Thursday 6th April 12:00-13:00: Nonlinear dispersive equations: interplay between PDE and integrable systems approaches (Chair: Kirill Cherednichenko)

The last 50 years have witnessed spectacular advances in the theory of nonlinear dispersive PDEs. To some extent, these advances were initiated and stimulated by the discovery and study of completely integrable models including the one-dimensional cubic NLS, derivative NLS, KdV and mKdV equations, for which the inverse scattering theory leads, in some cases, to a deep and detailed understanding of the dynamics. The theory of integrable PDEs is still a very active field of research and an important source of predictions of what can be expected for non-integrable equations.

 In this talk I will discuss some recent developments concerning well-posedness of integrable PDEs in Sobolev spaces, using as a model mainly the derivative NLS equation. 

University of Toronto

A specialist in probability theory, stochastic processes and partial differential equations, Jeremy Quastel has been at the University of Toronto since 1998. His research is on the large scale behaviour of interacting particle systems and stochastic partial differential equations, recently concentrating on the Kardar-Parisi-Zhang universality class.

He was a Sloan Fellow (1996-98), invited session speaker at the International Congress of Mathematicians (2010), gave the Current Developments in Mathematics (2011) and St. Flour lectures (2012), was plenary speaker at the International Congress of Mathematical Physics (2012), Fellow of the Royal Society of Canada (2016) and of the Royal Society (2021), and won the CRM-Fields-PIMS prize (2018) and the Jeffery-Williams Prize of the Canadian Mathematical Society (2019).

Wednesday 5th April 17:15-18:15: Integrable fluctuations in random growth (Chair: Antal Jarai)

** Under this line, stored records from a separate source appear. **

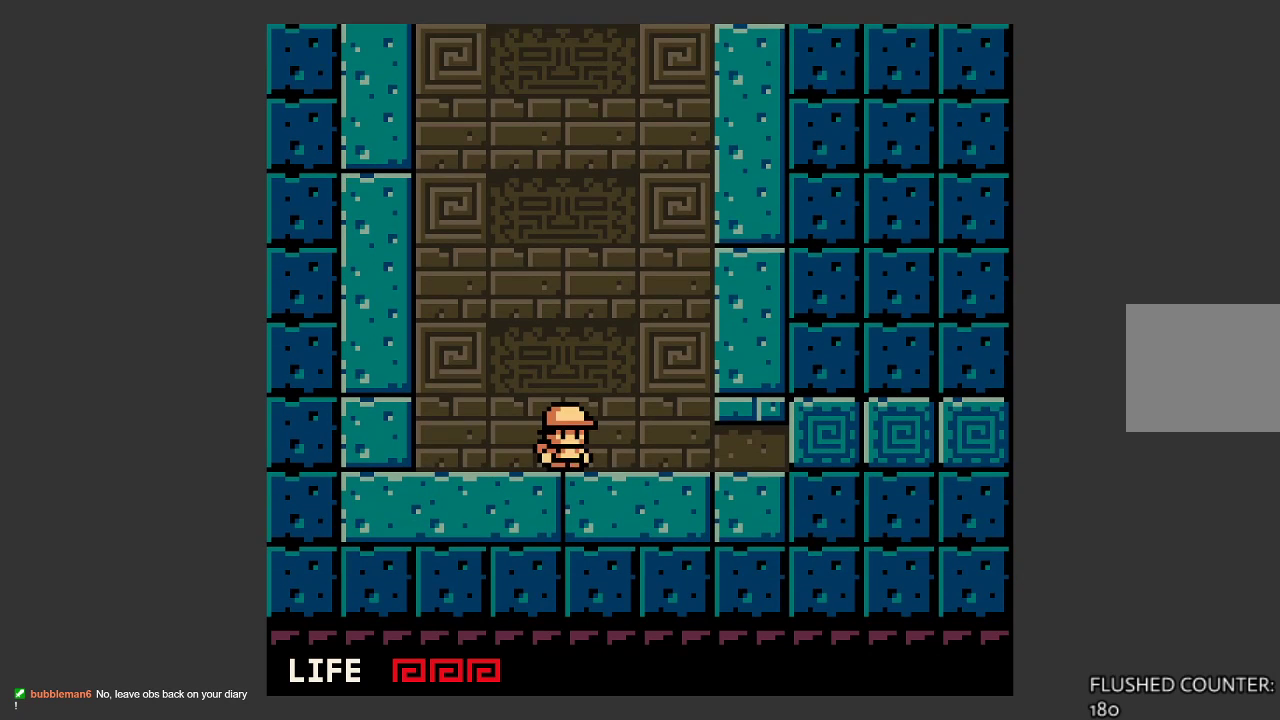
{"buttons": [], "left_stick": "right", "events": []}
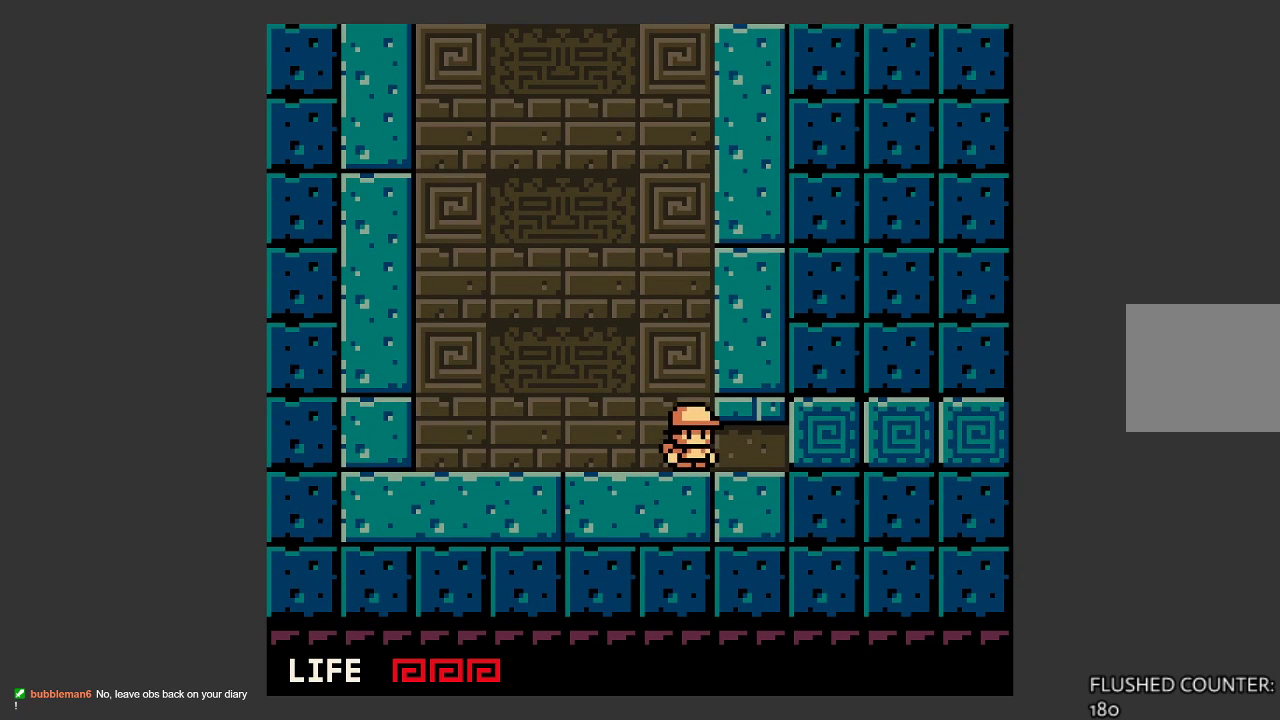
{"buttons": [], "left_stick": "right", "events": [[33, "left_stick", "down-right"], [367, "left_stick", "right"]]}
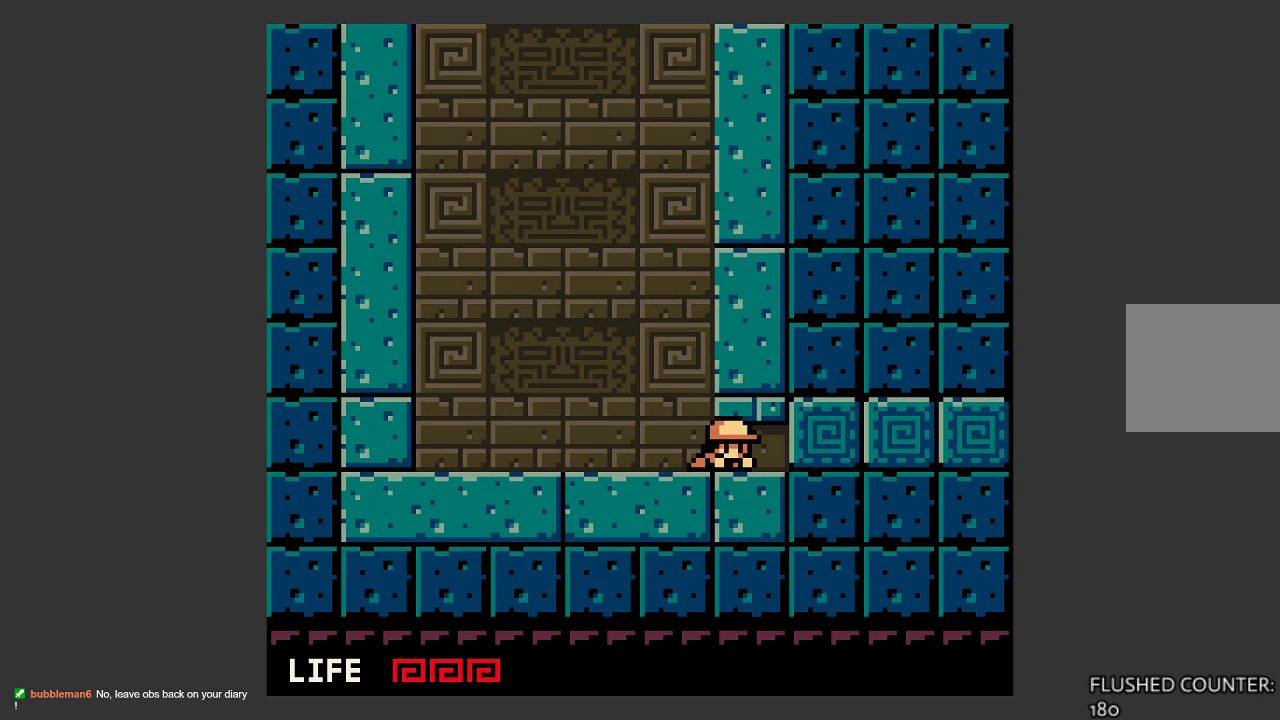
{"buttons": [], "left_stick": "right", "events": []}
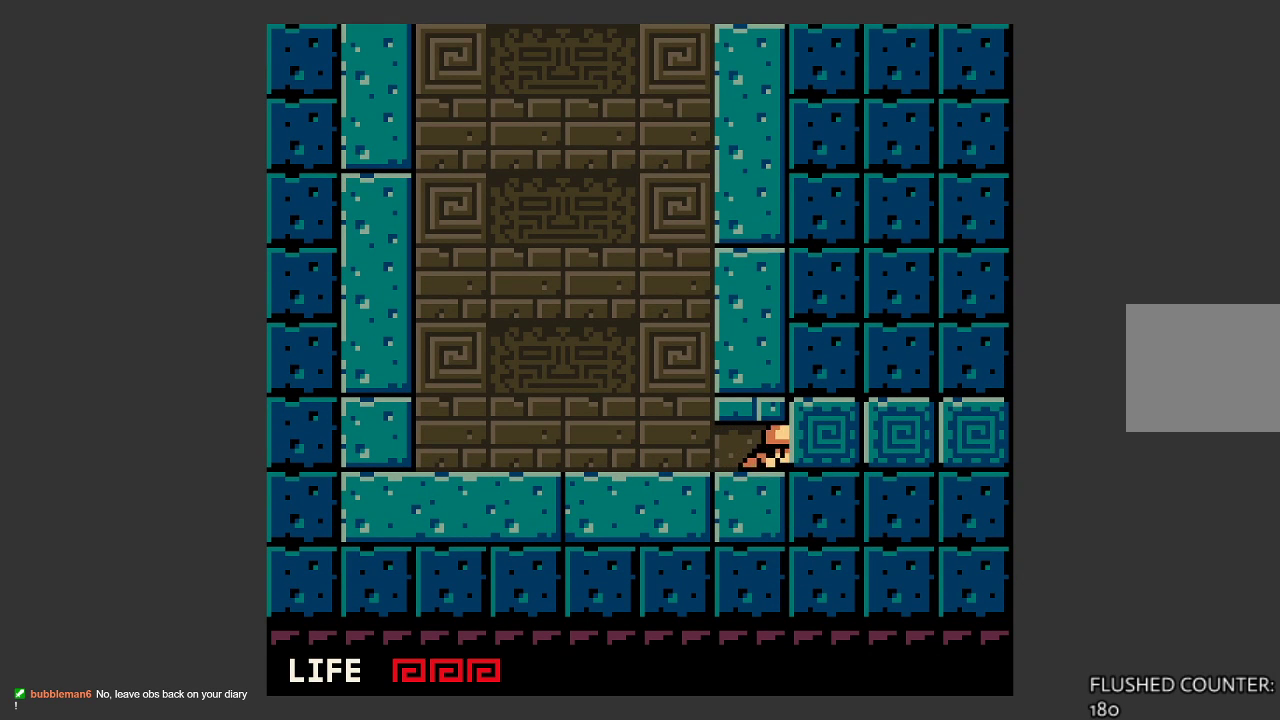
{"buttons": [], "left_stick": "right", "events": []}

In the past two decades there has been considerable progress on understanding the asymptotic fluctuations of random growing interfaces. These are often described by the Kardar-Parisi-Zhang equation, but this is a just one member of a huge universality class, and we have learned that special discretizations can have a high degree of solvability.  In the long-time, large-space limit, there is a new universal fixed point with unexpected connections to classical integrable systems. The talk will be a gentle introduction to these developments.

Trinity College Dublin

Katrin Wendland is Professor in the School of Mathematics at Trinity College Dublin.

Her main research interests are at the interface of complex algebraic geometry, differential geometry and analysis, motivated by conformal field theory, quantum field theory and string theory. In particular she studies the moduli space of two dimensional unitary conformal field theories with central charge c=6 and N=(4,4) supersymmetry, whose classical limits are described by K3 surfaces. Recent research projects deal with the algebraic geometry of elliptically fibered Calabi-Yau varieties and with topological field theories.

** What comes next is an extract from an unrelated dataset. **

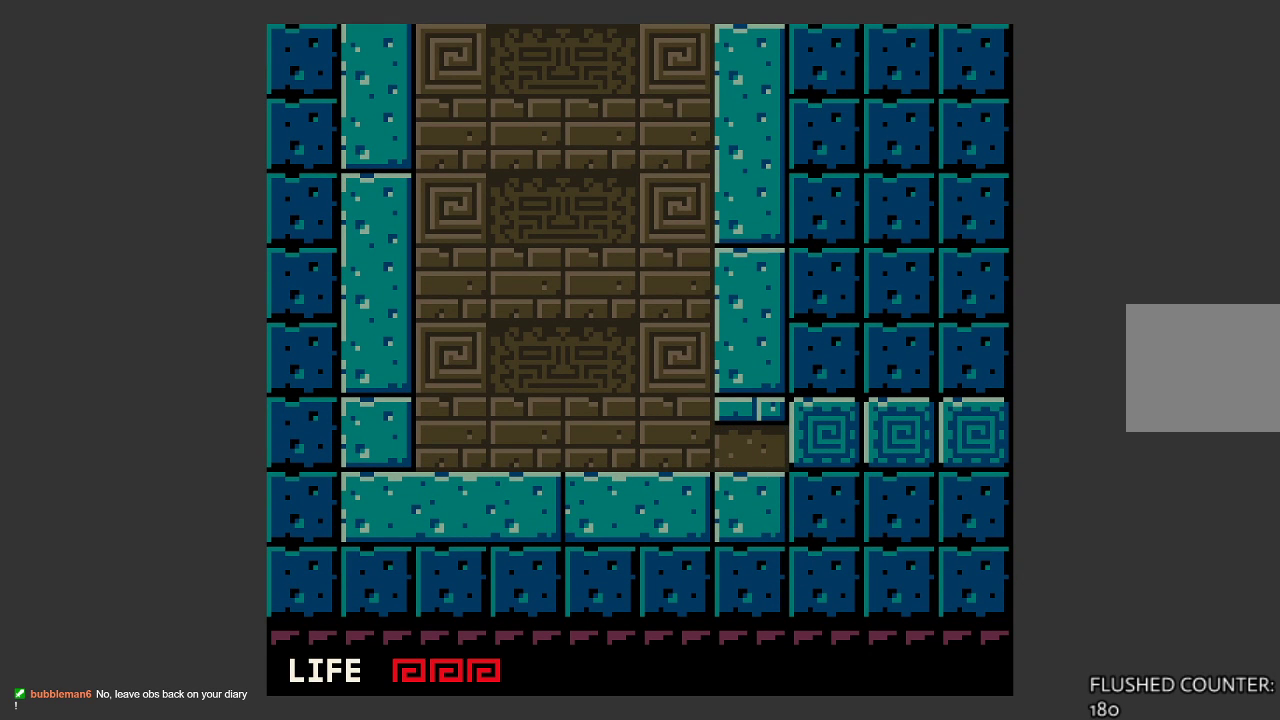
{"buttons": [], "left_stick": "right", "events": []}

She received her PhD in theoretical physics in Werner Nahm's group at the University of Bonn, in 2000, and subsequently worked at UNC Chapel Hill, Warwick, Augsburg and Freiburg before moving to Dublin in 2022. She was an invited sectional speaker in Mathematical Physics at the International Congress of Mathematicians 2010 in Hyderabad and in 2009 she was awarded the Medaille für besondere Verdienste um Bayern in einem vereinten Europa by the Bavarian Minister for Federal and European Affairs.

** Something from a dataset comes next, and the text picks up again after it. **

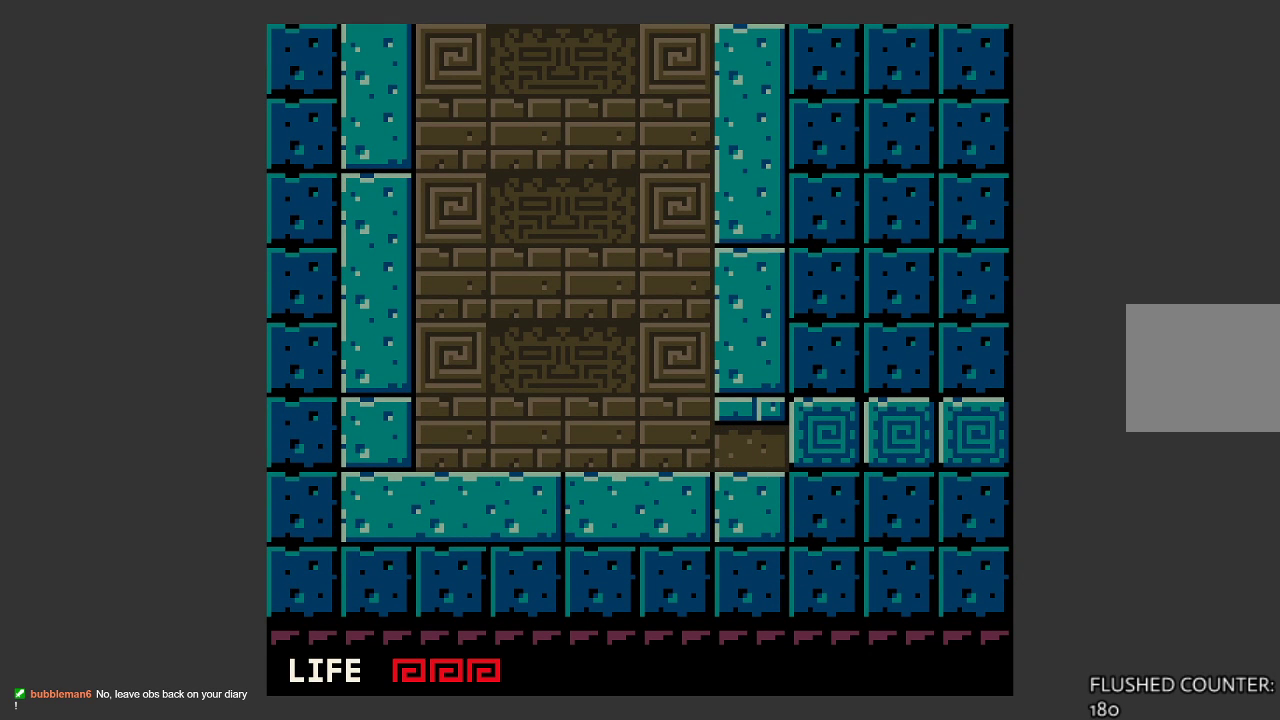
{"buttons": [], "left_stick": "right", "events": []}
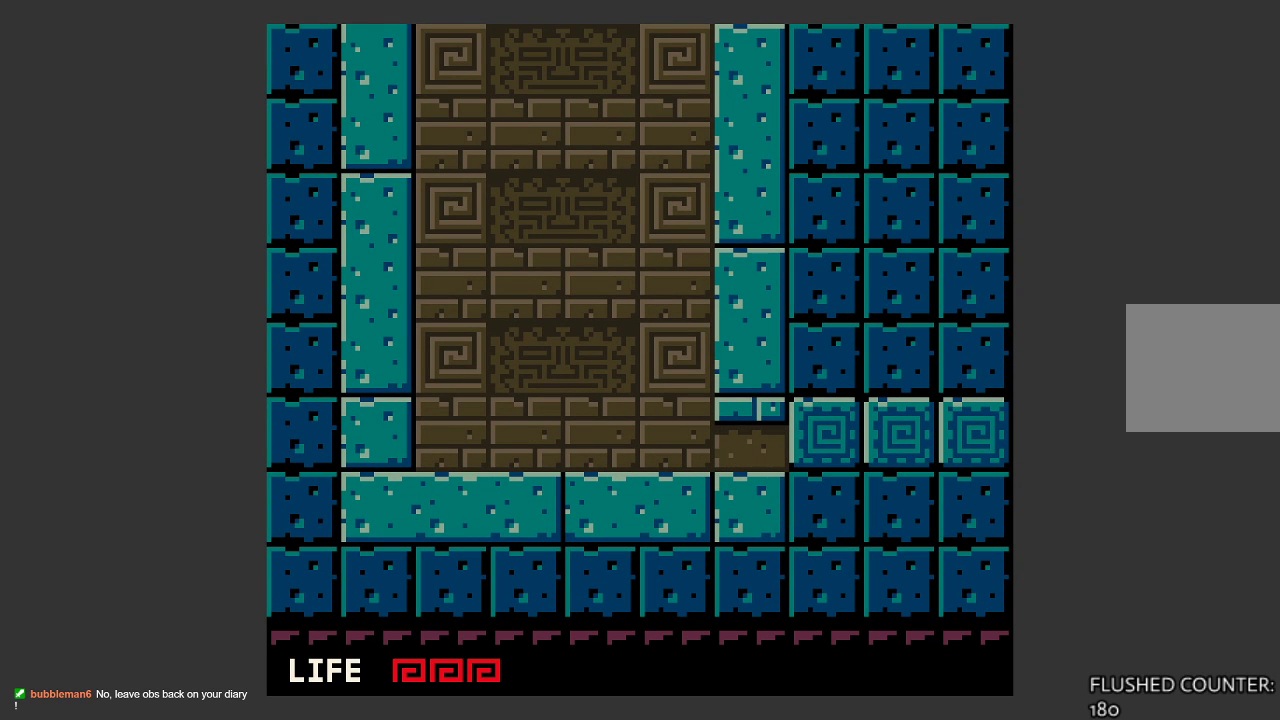
{"buttons": [], "left_stick": "right", "events": []}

She is an editor in chief of the Springer Monographs in Mathematics, and an editor of De Gruyter Expositions in Mathematics, the Journal de l’École polytechnique - Mathématiques, and the Annales Henri Poincaré. She is a member of EWM and was on the Committee Women in Mathematics of the EMS, 2014-2021. 

Monday 3rd April 13:30-14:30: On generic features in geometry (Chair: Gregory Sankaran)

In this talk, we will explain how generic features in geometry can provide a convenient path to the interpretation of geometric invariants in terms of 'counting'. We will showcase a number of examples, in particular the 'counting' of certain types of cohomology classes, also known as 'BPS states', on some complex surfaces.